To be sure, Boeheim’s reputation for blowing up on reporters isn’t unfounded. Other than Williams at the ‘03 Final Four, Boeheim may have the most famous postgame expletive ever uttered with, “Without Gerry McNama, we wouldn’t have won 10 fucking games!”
Not unwarranted, but also a shame to lose sight of all the basketball history tied directly to Jim Boeheim’s career.
Boeheim was the last coach still active from the inaugural class of the Big East, making him a contemporary of John Thompson, Rollie Massimino4 and Lou Carnesecca as much as he was a contemporary of Jim Calhoun, Rick Pitino and P. J. Carlesimo in later years, or Jay Wright and Mike Brey even further down the road.
Syracuse may have hit hard times, due perhaps to poor fit in a conference that it’s never felt like it belonged in from this outsider’s perspective or maybe as a result of outdated strategic philosophies. But Syracuse under Jim Boeheim was essential to the Golden Ages of college basketball in countless ways that transcend the Orange’s record over the last decade.

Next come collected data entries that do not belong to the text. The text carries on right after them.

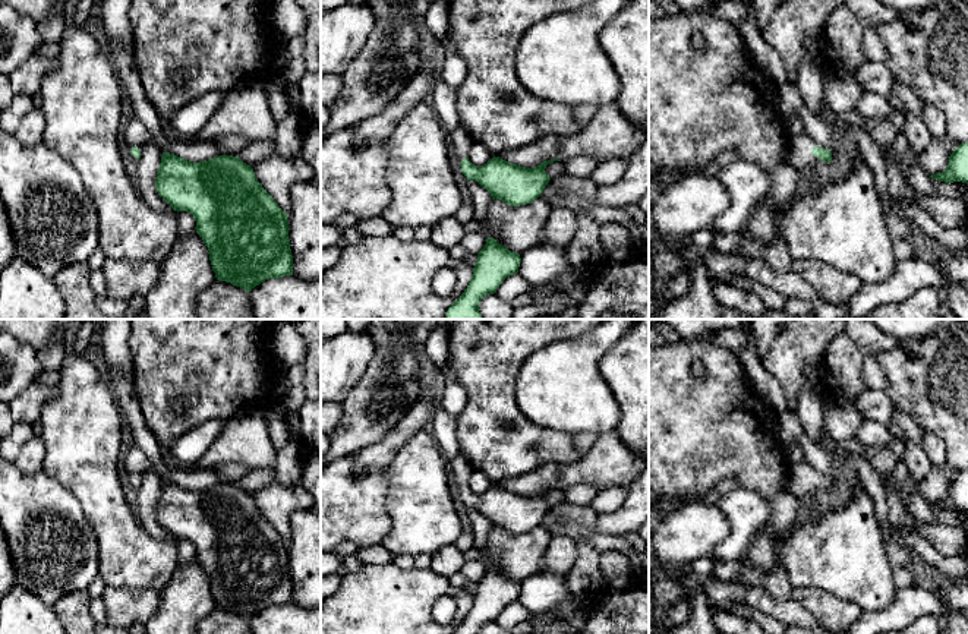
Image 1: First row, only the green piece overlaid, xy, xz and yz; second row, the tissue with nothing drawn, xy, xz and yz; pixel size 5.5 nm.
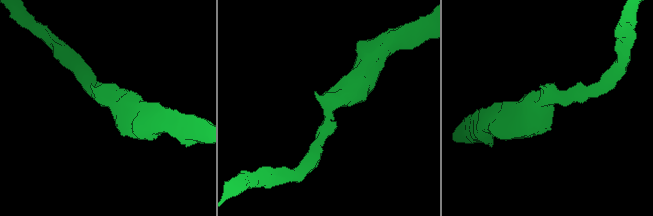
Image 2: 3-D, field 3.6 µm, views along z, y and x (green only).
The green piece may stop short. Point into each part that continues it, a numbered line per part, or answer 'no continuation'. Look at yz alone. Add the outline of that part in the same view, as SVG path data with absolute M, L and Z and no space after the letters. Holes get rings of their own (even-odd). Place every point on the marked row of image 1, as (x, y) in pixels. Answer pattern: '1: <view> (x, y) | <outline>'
1: yz (800, 148) | M807 135L791 136L788 139L788 152L785 160L795 168L808 165L810 163L820 161L819 157L813 155L811 151L819 146Z

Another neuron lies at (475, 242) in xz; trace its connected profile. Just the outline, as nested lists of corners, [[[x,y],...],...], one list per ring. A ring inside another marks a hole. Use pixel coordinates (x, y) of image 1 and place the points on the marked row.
[[[477,230],[474,233],[466,233],[461,245],[467,250],[467,253],[474,253],[477,255],[486,245],[488,236],[482,231]]]

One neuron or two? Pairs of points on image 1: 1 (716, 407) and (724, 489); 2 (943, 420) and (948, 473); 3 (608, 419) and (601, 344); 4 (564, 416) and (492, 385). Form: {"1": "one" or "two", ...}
{"1": "two", "2": "one", "3": "one", "4": "two"}

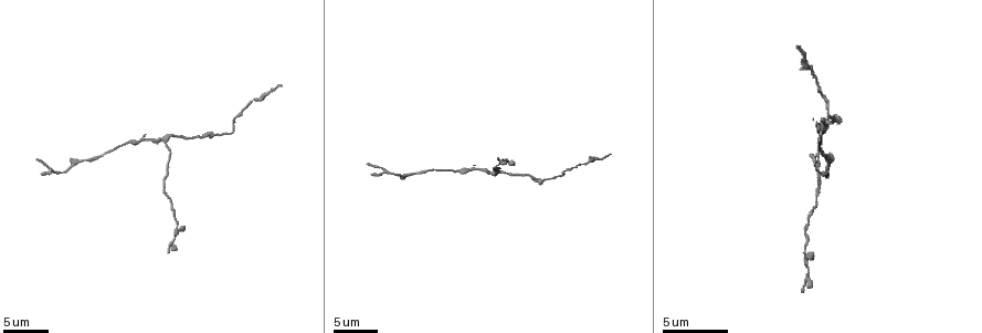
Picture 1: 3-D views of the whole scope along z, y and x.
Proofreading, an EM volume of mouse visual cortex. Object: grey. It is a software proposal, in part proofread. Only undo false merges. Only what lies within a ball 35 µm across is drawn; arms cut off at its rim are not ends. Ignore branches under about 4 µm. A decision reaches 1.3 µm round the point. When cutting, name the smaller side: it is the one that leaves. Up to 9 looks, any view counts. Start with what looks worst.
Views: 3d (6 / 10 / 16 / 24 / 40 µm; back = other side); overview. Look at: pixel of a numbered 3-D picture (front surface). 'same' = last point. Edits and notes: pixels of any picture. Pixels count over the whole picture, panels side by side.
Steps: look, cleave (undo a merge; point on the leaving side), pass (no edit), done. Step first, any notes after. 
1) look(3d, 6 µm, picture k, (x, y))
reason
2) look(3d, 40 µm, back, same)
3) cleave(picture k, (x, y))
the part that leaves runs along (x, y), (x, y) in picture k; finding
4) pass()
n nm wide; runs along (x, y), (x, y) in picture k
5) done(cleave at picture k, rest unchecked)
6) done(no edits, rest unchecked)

look(3d, 10 µm, picture 1, (166, 137))
two arms in line, one across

This post was written and ready to send just as audio of Bob Huggins using a homophobic slur — TWICE! — during a radio appearance went viral. Pending West Virginia’s decision on how to address Huggins’ language, Boeheim’s remains both the most recent and most strange departure of the last few years.
Coming this June!
There are plenty of outstanding one-and-done players, both predating and since the NBA rule was implemented. Carmelo and Davis separate themselves from others like Kevin Love, Kevin Durant, Zion Williamson or Michael Beasley by leading teams to national championships.
Villanova didn’t join the Big East until Year 2.